I was glad they brought Woolsey in, but my pleasure at that dimmed when he got to the line, "Believe me, I can handle three tribal elders with a stack of papyrus." (And Teyla and Ronon nodding along to it! Come on, show.) My aggravation at his lacking all cultural relativism and perpetuating the episode's ethnocentrism (terra-centrism?) was somewhat mitigated by the explanation that he was a lawyer by background, not a diplomat as I'd assumed. However, I continue to eye-roll at the SGC's decision to furnish their only transgalactic base with consistently B-list diplomats. (And with the senior staff of Atlantis all heading off into enemy territory like a big vulnerable clusterfuck waiting to happen, but that's another story.) Woolsey's decision to ignore the question of the trial's legitimacy and approach it as a game of strategy to be won made sense for his motives and background, so I accepted it even though I'd hoped the episode would handle things differently. I also was sad they missed the opportunity to have him realize the parallels between this and the IOA's interrogation of Elizabeth a couple of seasons back, because there could've been some comedy gold in giving him a sarcastic, weary throwaway line about it.

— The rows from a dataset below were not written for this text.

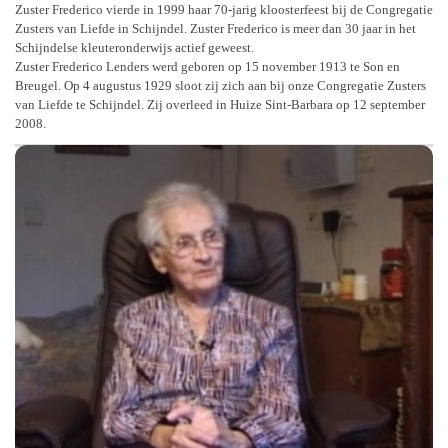
Zuster Frederico vierde in 1999 haar 70-jarig kloosterfeest bij de Congregatie
Zusters van Liefde in Schijndel. Zuster Frederico is meer dan 30 jaar in het
Schijndelse kleuteronderwijs actief geweest.
Zuster Frederico Lenders werd geboren op 15 november 1913 te Son en
Breugel. Op 4 augustus 1929 sloot zij zich aan bij onze Congregatie Zusters
van Liefde te Schijndel. Zij overleed in Huize Sint-Barbara op 12 september
2008.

In summary: glad they did it, a bit sad they didn't do it better.

The trivial stuff:
1. I have to admit that as soon as I realized what the episode was about, I had the completely self-involved thought that it was like someone sent the writers the summary line from "Pegasus Ethics."

2. Show, you have just refuted my personal canon that by S5, John Sheppard had been doing first contact and field missions long enough to actually become decent at diplomacy. There's a throwaway line at the start of "Who's Left and Who's Leaving" about John running a training seminar ”Diplomacy in the Pegasus Galaxy,” which he privately thinks of as “Eighteen Simple Rules for Probably Not Getting Shot”. John? Hi. Officially fired from teaching that course. Really, if you think the way to deal with a coalition of allied forces who have brought you to trial on reasonable grounds (if not under reasonable circumstances) is:
a) snark,
b) pseudo-cute condescension, and
c) communicating through body language, implication, and direct assertion that you refuse to acknowledge the legitimacy of their authority while you and your teammates are under their complete power,
then I'm shocked that people haven't shot you more.

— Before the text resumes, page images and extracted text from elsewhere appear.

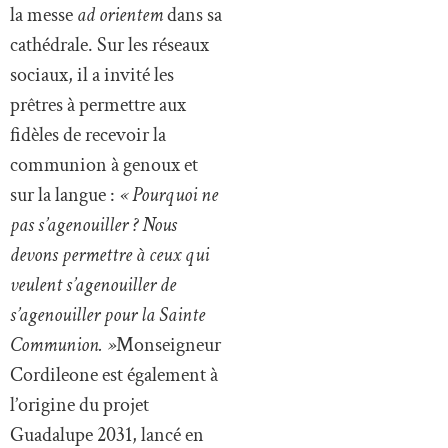
la messe
ad orientem
dans sa
cathédrale. Sur les réseaux
sociaux, il a invité les
prêtres à permettre aux
fidèles de recevoir la
communion à genoux et
sur la langue :
« Pourquoi ne
pas s’agenouiller ? Nous
devons permettre à ceux qui
veulent s’agenouiller de
s’agenouiller pour la Sainte
Communion. »
Monseigneur
Cordileone est également à
l’origine du projet
Guadalupe 2031, lancé en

3. Also, JFlan: I know at some point a couple seasons back you realized you were underacting for the shot depth that they standardly use on this show, but since then they've started shooting you in close-up, and when David Hewlett told you that in acting bigger was better, he meant for him. (And even there he wasn't 100% accurate.) As I said to [livejournal.com profile] tropes, Flanigan was doing his version of chewing the scenery in this half of the episode, but he was doing it in slow motion and it was really more like he was gumming it.

4. There's some complaints to be made about the sole female member of the trial court being in a low-cut dress making the emotional argument, but [livejournal.com profile] tropes made them on the phone to me already, and she did it funnier.

5. There's some snark to be cracked about the writing staff getting all jazzed up for a "year in review" theme, but whatever, blah blah, you all know where I'd go with it so I'll skip it.

And, last but not least,

6. When Woolsey handed John the cigar at the end and John gave it the fish-eye, all I could imagine John was having trouble reminding himself to take the situation at face value because every other time a commander had handed him a glass of whiskey and a smokable phallic object, it was as a direct prelude to trying to sleep with him.

And then John and Woolsey got all cavalierly loose and gentlemen's-club conspiratorial in a way that my brain couldn't help but find vaguely slashy, and I had to stop thinking about it because I squicked myself out.